Pertanto, nonostante il pensiero comune, l'anarchia non è un'utopia (nell'accezione di progetto irrealizzabile). Per gran parte della sua storia l'umanità è vissuta senza alcuna archia (“potere”, “dominio”), poi, anche in epoche successive, vi sono state numerose esperienze anarchiche (vedi, per esempio, Ucraina libertaria e Rivoluzione spagnola); infine, l'anarchico può vivere immediatamente, seppur con i limiti e le contraddizioni che naturalmente si ingenerano in un sistema capitalistico, il suo essere anarchico.

Citazioni

  • «Un uomo senza sogni, senza utopie, senza ideali sarebbe un cinghiale laureato in matematica pura» (Fabrizio De André).
  • «L'utopia sta all'orizzonte. Mi avvicino di due passi, lei si allontana di due passi. Faccio dieci passi e l'orizzonte si allontana di dieci passi. Per quanto cammini, non la raggiungerò mai. A cosa serve l'utopia? A questo: serve a camminare» (Eduardo Galeano).

Note

  1. Da Utopia, capitolo Sugli schiavi
  2. Fonte principale: Errico Malatesta.

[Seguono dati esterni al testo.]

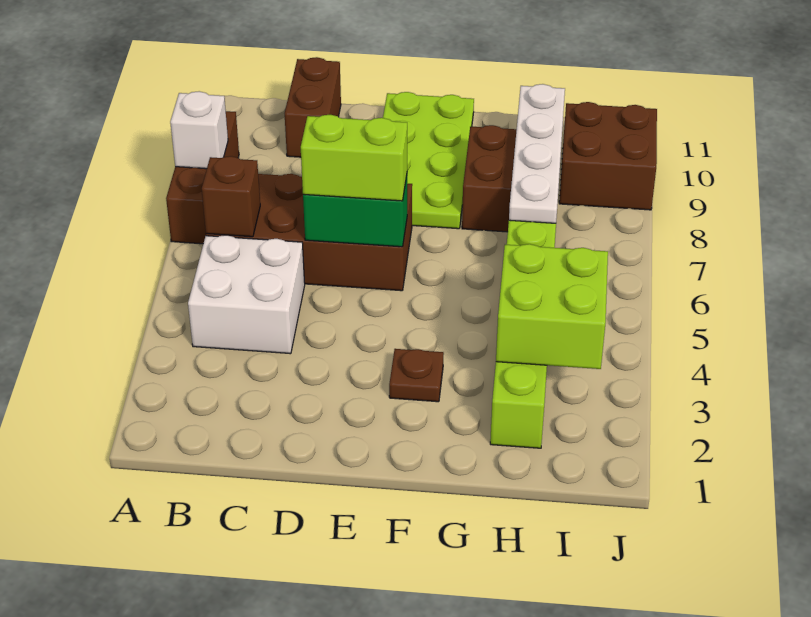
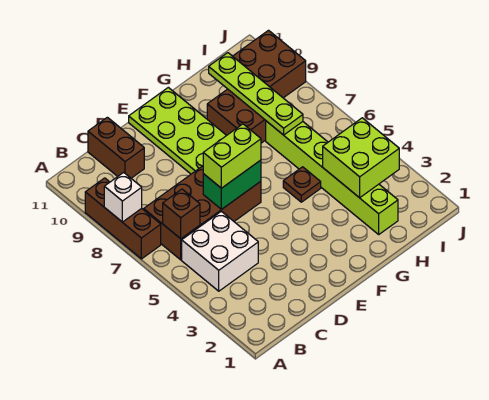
brown plate F3 level 1 -> brown plate G5 level 1
white plate H7:H10 level 2 -> lime plate H7:H10 level 2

Note per un diritto anarchico, di Marco Cossutta, Collana in/Tigor, Edizioni Università di Trieste, 2015
  3. Francesco Gentile, Intelligenza politica e ragion di stato, Milano, 1983, p. 111
  4. Francesco Gentile, Intelligenza politica e ragion di stato, Milano, 1983, p. 112
  5. «Se nasce l'anarchia / un bel pranzo s'ha da fa' / tutto vitello e manzo / se duvimo da magna'»: canto anarchico dei Castelli romani, così riportato in L. Settimelli – L. Falavolti, Canti anarchici, p. 83
  6. In questo quadro, l'utopica società anarchica appare l'auto-proclamato luogo del bene assoluto (ευ τοπος), che è tratteggiabile solo attraverso lo speculare rovesciamento di ogni male sociale esistente; ma, in quanto puro rovesciamento, è, nel contempo, anche un non luogo (ου τοπος), in quanto la sua realizzazione non solo presuppone bensì necessita l'assunzione (e l'avverarsi) dell'ipotesi indimostrabile per la quale l'essere umano liberato dal dominio sviluppa immediatamente intrinseche capacità autoregolamentative in assenza di ogni istituzione coercitiva. In tal modo, la struttura utopica si lega a quella ideologica, non potendo l'una sorreggersi in assenza dell'altra; infatti, al di fuori di questa ipotesi antropologica (ed in assenza della totale negazione dell'esistente) la società anarchica non potrebbe né precognizzarsi, né, tanto meno, realizzarsi e, quindi, sia pure in altre forme, si perpetuerebbe il dominio dell'uomo sull'uomo.
  7. Giampietro Berti, Il pensiero anarchico dal Settecento al Novecento, Manduria-Bari-Roma, 1998, p. 437
  8. Malatesta, il 1° giugno 1926, sulle pagine di Pensiero e Volontà, rileva: «appare l'idea, purtroppo assai sparsa in mezzo ai nostri compagni, che compito degli anarchici sia semplicemente quello di demolire, lasciando ai posteri l'opera di ricostruzione. Ed è idea nefasta. La vita sociale, come la vita individuale, non ammette interruzioni». Sulla stessa rivista, il 16 giugno dello stesso anno, dichiara: «distruggiamo i monopoli, d'accordo, ma i monopoli, quando non sieno quelli dei bottoncini da camicia o del rossetto per le labbra di certe signorine, i grossi monopoli (acqua, elettricità, carbone, trasporti di terra e di mare ecc.) rispondono sempre ad un servizio pubblico necessario; e non si distruggono quei monopoli, o se ne produce il sollecito ritorno, se nell'atto stesso che si mandan via i monopolisti non si continua il servizio e, possibilmente, in modo migliore di quello che avveniva sotto di loro».